Oh, here’s a party favor, George.
Post-worthy, I think.
The hounds of CNN fact-checking might be hard at work on this one:
http://tinyurl.com/y8awb95
George….Feliz CumpleAños. All the best in the world for you.
Feliz, Happy berz-day George,
Gus Russo is seriously on-the-ball on this issue. Also, I may have told you that Carlos Bringuier is my cousin… And helped me tremendously with my books.
And–stand back!!!–Jim Garrison was my wife’s godfather (My father-in-law’s best friend! (both were home-town boys and war buddies, fought together at Salerno and Anzio)–Garrison was great guy in a social setting, but a raving, raving NUTCASE!!!)

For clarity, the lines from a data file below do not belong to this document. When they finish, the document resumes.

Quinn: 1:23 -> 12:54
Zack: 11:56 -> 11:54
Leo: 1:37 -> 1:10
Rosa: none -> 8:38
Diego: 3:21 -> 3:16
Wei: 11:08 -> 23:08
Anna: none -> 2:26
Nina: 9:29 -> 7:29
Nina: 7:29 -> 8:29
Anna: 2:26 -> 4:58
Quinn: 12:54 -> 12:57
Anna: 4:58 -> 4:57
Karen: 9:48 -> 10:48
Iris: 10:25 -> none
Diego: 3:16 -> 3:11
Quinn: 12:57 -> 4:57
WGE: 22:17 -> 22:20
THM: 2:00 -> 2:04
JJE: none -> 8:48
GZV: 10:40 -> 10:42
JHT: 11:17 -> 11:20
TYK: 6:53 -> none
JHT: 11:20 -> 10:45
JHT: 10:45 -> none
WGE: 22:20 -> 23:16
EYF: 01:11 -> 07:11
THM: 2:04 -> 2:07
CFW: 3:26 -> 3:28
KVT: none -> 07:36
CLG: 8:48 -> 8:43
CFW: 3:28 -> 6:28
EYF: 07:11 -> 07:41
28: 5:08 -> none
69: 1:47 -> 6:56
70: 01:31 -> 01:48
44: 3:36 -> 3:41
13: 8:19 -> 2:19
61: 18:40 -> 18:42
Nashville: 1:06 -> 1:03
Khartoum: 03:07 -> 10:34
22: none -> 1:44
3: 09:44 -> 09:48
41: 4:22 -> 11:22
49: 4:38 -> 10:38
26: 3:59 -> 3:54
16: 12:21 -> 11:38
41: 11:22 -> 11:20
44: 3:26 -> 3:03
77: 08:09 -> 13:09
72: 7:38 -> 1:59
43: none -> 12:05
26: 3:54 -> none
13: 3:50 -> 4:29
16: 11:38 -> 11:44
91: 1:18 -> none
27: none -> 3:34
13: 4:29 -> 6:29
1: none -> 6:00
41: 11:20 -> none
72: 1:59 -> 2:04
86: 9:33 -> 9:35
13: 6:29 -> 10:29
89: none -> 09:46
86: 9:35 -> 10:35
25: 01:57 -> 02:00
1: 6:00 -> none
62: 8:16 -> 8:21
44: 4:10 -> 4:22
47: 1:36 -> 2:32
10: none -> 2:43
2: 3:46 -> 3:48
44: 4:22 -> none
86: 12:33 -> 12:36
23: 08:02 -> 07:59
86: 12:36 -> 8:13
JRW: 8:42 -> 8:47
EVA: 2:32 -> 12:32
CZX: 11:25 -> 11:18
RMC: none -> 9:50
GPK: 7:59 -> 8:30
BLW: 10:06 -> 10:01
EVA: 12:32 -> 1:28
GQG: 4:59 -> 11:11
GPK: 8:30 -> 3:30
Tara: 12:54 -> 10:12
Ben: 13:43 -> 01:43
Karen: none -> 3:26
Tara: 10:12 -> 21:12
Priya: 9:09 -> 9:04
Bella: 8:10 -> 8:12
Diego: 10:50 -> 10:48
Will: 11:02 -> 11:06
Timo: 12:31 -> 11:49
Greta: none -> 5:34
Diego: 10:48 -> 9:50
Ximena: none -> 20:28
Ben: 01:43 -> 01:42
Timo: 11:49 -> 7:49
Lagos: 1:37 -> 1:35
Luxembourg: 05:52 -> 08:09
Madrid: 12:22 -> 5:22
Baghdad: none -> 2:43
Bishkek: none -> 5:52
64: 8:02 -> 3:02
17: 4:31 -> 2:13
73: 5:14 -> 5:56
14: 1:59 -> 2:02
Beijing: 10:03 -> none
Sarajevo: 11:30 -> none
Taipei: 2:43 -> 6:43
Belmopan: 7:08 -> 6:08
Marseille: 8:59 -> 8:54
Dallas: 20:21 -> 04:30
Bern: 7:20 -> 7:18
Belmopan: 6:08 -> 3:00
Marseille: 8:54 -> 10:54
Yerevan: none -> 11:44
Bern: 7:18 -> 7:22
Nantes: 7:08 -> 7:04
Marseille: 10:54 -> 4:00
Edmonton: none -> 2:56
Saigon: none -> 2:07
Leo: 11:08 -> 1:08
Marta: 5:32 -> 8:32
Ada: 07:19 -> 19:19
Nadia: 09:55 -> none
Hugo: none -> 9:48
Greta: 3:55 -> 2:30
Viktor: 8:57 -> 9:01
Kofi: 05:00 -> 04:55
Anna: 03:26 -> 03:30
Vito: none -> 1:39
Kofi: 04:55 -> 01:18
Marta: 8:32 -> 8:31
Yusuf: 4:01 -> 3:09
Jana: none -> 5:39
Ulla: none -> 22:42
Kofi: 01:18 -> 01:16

So here I had my wife’s godfather accusing my cousin of being in on the plot to snuff JFK!!
Unreal
Very best wishes and blessings to you George. Another year, and you made it!
BTW you share the same b/d with a couple of my relatives. 🙂
I second Spygirl.
The path to JFK fame was that of the typical government-sector faker: first, create a disease. Second, be the one to step forward with the purported “miracle cure”. You don’t have to actually heal anybody, you merely have to state your intention to provide a cure, and the Shadow Ministry of Propaganda simply has to make sure everybody knows the latter fact. Instant hero! Ask the men of the 2506th and see if, to them, the Kennedy regime felt more like disease or cure…
The physics required to create the conditions so vividly captured in the Zapruder film render the entire Warren report a complete joke. It doesn’t surprise me that a fakery-artist like Spectre is behind it. It’s the ultimate Northeastern oligarch circle-the-wagons exercise. It is said that we shouldn’t attribute to malice that which can be adequately explained by mere incompetence, but the effects achievable by the mere latter have their limits before one must ask further questions. I’m not sure those limits weren’t exceeded by the Kennedy incident. It, like his entire tenure (and also oft-exhibited by the Obama regime) smacks too much of sibling warfare between competing criminal syndicates rather than a struggle of mere madmen and ideologues.